After The Shakeup: Key Facts About Pandora’s Ad Business

John-Trimble-CRO-PandoraOn Monday, Pandora appointed a new CEO, CFO, COO and CPO. And the company has lately begun evaluating a possible sale. But at least one member of the C-suite is still standing: CRO John Trimble.

That may be because while Pandora’s user growth has stalled in the wake of competition from places like Spotify and Google Play Music, advertising revenue is up. And while many digital media publishers have struggled to monetize banner ads as users shift to mobile, that’s increased the importance of audio ads, what Trimble calls his “secret sauce” for mobile.

AdExchanger interviewed Trimble last Wednesday, four business days before the announcement. Trimble, who has been with Pandora since 2009, was unavailable to provide further comment Monday post-shakeup. But here’s what he had to say about Pandora’s ad business.

AdExchanger: The music streaming space has gotten crowded – Spotify, Google Play, TuneIn and Apple Music among the competitors. How do you differentiate on the consumer side and the ad side?

JOHN TRIMBLE: Streaming radio is a really hard business. Just about everyone has tried to come into it, and not many are left. We have 80 million users, and that gives us the advantage of being able to talk to advertisers about scale, engagement and a premium environment that is very different. I think about the competition, the other players, as validation of how strong an opportunity streaming is, and it validates that and drives more money into the category.

What are your plans around programmatic audio?

We’ve been pretty clear that programmatic is a key strategy. We are just in the early stages now of programmatic mobile [display], and we are learning a lot there. It’s still in the early stages from the brand and agency transactional push. The next step is how we think about an audio programmatic offering. We do see audio programmatic in our future, but not something I feel like we have to be there tomorrow with.

What are the pros and cons of programmatic audio?

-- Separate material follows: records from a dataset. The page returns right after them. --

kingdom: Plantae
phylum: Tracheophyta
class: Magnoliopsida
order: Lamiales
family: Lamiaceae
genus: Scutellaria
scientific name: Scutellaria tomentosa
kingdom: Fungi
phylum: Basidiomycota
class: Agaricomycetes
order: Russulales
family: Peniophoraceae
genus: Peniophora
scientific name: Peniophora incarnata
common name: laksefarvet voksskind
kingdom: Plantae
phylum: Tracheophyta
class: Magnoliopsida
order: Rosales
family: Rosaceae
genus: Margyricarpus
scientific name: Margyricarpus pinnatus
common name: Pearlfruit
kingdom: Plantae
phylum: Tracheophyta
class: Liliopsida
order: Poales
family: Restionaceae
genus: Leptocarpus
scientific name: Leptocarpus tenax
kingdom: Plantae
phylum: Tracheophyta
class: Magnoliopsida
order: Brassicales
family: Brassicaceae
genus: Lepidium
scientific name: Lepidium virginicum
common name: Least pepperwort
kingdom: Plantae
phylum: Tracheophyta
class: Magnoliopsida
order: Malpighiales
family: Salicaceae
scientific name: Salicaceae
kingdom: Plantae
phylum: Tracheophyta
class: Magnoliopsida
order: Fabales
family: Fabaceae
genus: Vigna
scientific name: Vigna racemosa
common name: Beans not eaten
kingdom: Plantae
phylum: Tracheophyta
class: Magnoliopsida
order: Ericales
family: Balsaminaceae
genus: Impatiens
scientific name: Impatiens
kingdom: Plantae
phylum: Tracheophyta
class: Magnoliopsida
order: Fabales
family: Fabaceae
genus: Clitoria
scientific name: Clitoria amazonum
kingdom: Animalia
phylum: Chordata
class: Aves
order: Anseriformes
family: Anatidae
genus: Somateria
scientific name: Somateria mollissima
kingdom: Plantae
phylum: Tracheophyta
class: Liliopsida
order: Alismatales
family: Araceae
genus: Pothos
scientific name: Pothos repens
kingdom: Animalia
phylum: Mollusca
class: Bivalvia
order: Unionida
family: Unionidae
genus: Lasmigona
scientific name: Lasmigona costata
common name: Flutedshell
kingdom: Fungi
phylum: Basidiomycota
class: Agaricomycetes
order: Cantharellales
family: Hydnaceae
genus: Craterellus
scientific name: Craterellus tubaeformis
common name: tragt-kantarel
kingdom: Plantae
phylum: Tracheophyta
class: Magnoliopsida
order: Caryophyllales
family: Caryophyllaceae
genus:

I’ve been bullish from the start about programmatic. I never considered it to be a race to the bottom. If you have a good, high-quality audience, you have the ability to keep CPMs up. That’s what we see with our early entry into mobile. Targeting and segmenting gives you a lift on your CPMs. We think about the audio marketplace the same way. We only see upside from a CPM perspective with more intelligence, and the ability to serve ads at the right time and right place. 

Pandora acquired Next Big Sound, Ticketfly and Rdio last year. What’s the plan?

All three of them strategically provide similar value. Data has multiple opportunities in our business, and Next Big Sound and Ticketfly allow us to leverage more data in how our consumers are using Pandora. If you look at Rdio, what we acquired was their engineering talent. We see in the future an ancillary product that is an on-demand offering, and having 90 engineers will accelerate that build.

Is ad blocking dangerous for you?

So much of our business [80%] is driven through the mobile platforms that we haven’t felt an impact or spent a lot of time speaking to holding companies and agencies about it. It’s something I haven’t had to focus on.

What are you doing with the Internet of Things?

We’ve been involved in the Internet of Things for 10 years. We are on 1,700 devices, and there are not many consumer electronics where Pandora has not been embedded. We’ve been in cars for a handful of years, and the majority of cars coming off the line are Pandora-enabled. We are on Apple Watches, Sonos. The newest integration is with Amazon Echo.

How is Pandora using data now, and what’s on the horizon?

Our registered user data is key. If you look at our success, whether it’s in the political environment or retail or CPG, it’s because we are targeting key consumers via user registration. We have name, age, location, musical preferences, so you can infer things with our user base. We are challenging ourselves to think about cross-device matching. Cross-device for us is going from desktop to mobile phone to Sonos to car to iPad. They are not just on their phone, but using different devices at different times of day, so trying to map that is an opportunity for us.

Since you have all those email addresses, would you develop data onboarding capabilities similar to Facebook Custom Audiences?

At this stage, we leverage what we have within the Pandora walls.

How has the push to buy viewable inventory affected Pandora’s display ad business, given that it’s commonly thought that people listening may not see a display ad?

With video, to trigger an ad through Pandora, it’s done with a thumb up, thumb down and skip. We’ve been fortunate with video viewability, desktop, mobile – all our ad units. Because of the environment, the way the ads are triggered, our viewability numbers compared to the market are strong.

What’s different about how buyers are buying with you today?

When buyers think about us, it’s not if you are going to buy Pandora, it’s “how much?” and “where?” It took five years, but we are pretty darn close to a must-buy, and that’s a great position to be in. Now, that means we have to be much more strategic about how we think about building value for partners, and how the audience of Pandora can drive ROI against product needs and product objectives. Our ability to sit down with CMOs and heads of agencies has only gotten more prevalent over the past few years.